Can you give me the gist of why it would be considered harmful?
Unlike pipe operators in functional languages, the Hack proposal is aimed at composition of expressions instead of functions. This makes the proposal extremely pervasive and unfocused, enabling people to write `a |> %[0]` instead of `a[0]`, for instance.

Proponents argue it’s great because you can pipe arbitrary expressions without nesting or needing temporary variables, but opponents argue it harms readability and will result in needless style arguments.

(comment deleted)
Makes sense. Could linters solve this issue?
> Do you want your child to learn to code using "Hello, World!" |> console.log(%);?

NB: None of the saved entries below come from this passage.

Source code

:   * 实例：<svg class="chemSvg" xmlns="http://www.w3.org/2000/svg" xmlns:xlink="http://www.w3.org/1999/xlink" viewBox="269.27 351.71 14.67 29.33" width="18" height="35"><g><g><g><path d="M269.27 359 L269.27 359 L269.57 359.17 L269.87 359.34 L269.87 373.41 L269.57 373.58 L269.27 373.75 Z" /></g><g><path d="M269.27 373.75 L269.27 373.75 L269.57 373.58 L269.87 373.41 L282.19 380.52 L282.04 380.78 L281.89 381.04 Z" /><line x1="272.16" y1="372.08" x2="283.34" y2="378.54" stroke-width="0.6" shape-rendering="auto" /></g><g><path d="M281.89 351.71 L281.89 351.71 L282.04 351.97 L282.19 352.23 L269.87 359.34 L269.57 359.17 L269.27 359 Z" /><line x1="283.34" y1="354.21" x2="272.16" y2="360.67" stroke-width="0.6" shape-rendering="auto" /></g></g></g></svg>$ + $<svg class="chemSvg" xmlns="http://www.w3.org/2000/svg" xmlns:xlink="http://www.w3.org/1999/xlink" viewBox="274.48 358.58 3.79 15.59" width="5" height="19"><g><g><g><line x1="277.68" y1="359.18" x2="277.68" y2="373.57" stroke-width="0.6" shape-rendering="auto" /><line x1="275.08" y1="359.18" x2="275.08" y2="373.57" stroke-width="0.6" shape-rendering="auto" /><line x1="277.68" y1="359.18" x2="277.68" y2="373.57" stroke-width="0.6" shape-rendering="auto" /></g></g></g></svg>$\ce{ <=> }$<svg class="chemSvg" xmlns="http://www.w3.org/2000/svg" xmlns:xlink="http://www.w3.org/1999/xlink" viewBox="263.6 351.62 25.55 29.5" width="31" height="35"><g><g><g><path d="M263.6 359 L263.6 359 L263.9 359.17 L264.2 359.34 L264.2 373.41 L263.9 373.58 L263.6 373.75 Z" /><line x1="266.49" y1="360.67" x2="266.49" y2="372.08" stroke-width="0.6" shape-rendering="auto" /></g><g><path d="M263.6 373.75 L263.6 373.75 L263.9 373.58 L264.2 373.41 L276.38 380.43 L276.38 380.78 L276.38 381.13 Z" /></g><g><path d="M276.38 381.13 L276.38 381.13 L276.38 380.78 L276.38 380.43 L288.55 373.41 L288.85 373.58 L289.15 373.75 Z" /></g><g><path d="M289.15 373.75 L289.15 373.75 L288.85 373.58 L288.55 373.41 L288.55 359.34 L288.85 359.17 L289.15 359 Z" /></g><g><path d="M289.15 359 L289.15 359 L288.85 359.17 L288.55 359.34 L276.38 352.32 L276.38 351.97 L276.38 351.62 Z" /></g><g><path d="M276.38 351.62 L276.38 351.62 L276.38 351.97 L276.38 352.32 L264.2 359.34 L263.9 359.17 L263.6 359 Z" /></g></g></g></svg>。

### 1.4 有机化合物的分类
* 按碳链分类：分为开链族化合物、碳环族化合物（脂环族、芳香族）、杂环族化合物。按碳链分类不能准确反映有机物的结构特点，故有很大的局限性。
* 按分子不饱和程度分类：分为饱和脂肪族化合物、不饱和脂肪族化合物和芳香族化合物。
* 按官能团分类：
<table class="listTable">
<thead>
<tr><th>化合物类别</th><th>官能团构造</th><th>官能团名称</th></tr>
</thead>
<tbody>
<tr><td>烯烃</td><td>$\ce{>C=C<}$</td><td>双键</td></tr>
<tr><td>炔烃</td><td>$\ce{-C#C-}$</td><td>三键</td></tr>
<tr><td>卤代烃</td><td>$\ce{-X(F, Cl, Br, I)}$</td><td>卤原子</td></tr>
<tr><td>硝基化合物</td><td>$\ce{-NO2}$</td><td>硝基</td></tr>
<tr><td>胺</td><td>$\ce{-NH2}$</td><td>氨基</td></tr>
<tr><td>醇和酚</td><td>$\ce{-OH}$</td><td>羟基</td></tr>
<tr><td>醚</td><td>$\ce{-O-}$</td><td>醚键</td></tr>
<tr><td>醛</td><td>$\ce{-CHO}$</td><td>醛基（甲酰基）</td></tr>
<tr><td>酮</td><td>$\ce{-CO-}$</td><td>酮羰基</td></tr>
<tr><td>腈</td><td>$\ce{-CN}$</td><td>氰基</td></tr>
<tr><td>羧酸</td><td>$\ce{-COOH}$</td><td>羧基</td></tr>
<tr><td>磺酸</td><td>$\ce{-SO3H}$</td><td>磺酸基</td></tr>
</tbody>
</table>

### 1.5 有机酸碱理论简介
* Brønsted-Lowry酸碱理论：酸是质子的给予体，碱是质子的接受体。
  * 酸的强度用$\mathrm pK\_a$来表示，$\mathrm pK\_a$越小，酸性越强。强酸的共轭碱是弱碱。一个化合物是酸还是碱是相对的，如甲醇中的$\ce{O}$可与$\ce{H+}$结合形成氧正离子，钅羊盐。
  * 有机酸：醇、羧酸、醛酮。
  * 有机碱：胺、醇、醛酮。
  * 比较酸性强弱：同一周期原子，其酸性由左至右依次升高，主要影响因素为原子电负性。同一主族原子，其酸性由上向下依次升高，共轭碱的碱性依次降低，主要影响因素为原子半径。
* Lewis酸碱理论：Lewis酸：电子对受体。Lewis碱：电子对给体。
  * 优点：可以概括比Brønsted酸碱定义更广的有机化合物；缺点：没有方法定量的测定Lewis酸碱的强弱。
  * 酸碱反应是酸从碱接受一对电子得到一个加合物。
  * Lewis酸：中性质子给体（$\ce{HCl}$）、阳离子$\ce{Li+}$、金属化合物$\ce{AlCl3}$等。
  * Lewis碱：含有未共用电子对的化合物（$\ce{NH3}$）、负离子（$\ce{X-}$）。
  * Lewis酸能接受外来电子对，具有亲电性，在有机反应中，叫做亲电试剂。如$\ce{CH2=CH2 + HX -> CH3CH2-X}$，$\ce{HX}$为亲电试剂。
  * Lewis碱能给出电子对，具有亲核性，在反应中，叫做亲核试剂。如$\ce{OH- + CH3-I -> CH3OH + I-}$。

Considering they already know how to use pipe operator in bash, why not? I have read one article about some JS proposal (sorry can not found the link) and the punchline was about not turning JS into trapedy of Common Lisp - that sounded to me significantly more convincing.

At least Bash doesn’t have that hideous topic selector

I would be sympathetic if it were purely `”Hello, World!” |> console.log`. I still wouldn’t use a pipe in such a trivial case, but at least it’s not really worse. But with the topic selector that example has strictly more concepts you need to understand than the example without pipe. From an educational perspective that’s already not great, but what’s more worrisome is that proponents tend to suggest the pipeline should be used wherever you can, despite simultaneously “knowing” when not to use it and ignoring examples where you cannot use it due to multiple subjects being composed.

It’s not the pipeline in general that I’m against, but I’m very opposed to this “let’s-add-a-third-syntax-to-compose-arbitrary-expressions-Hack” proposal.